▶ Task to carry out: Within the entries below, how many lines carry the word "performance"? State the number and stop.

▶ Dataset extract:

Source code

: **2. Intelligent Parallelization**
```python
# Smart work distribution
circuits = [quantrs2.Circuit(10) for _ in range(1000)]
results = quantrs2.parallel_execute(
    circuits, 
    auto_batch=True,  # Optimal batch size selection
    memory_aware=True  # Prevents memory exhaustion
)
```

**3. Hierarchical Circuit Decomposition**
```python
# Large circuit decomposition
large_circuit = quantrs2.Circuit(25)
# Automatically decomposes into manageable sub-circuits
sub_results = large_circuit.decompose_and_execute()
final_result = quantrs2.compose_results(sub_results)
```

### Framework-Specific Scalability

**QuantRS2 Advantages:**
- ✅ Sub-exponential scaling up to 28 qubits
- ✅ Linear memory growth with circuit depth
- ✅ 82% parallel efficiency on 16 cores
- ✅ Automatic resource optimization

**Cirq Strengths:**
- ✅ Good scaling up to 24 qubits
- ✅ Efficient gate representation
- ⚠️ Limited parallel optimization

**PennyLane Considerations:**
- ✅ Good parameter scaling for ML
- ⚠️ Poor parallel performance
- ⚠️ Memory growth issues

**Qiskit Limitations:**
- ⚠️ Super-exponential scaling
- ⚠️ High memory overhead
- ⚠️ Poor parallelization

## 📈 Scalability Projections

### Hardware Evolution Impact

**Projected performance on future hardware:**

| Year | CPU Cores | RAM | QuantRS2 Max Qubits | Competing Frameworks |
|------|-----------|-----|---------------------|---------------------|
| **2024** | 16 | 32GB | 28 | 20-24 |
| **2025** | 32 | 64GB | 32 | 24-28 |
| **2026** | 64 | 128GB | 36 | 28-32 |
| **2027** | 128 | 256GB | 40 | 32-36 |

▶ Completed task: 2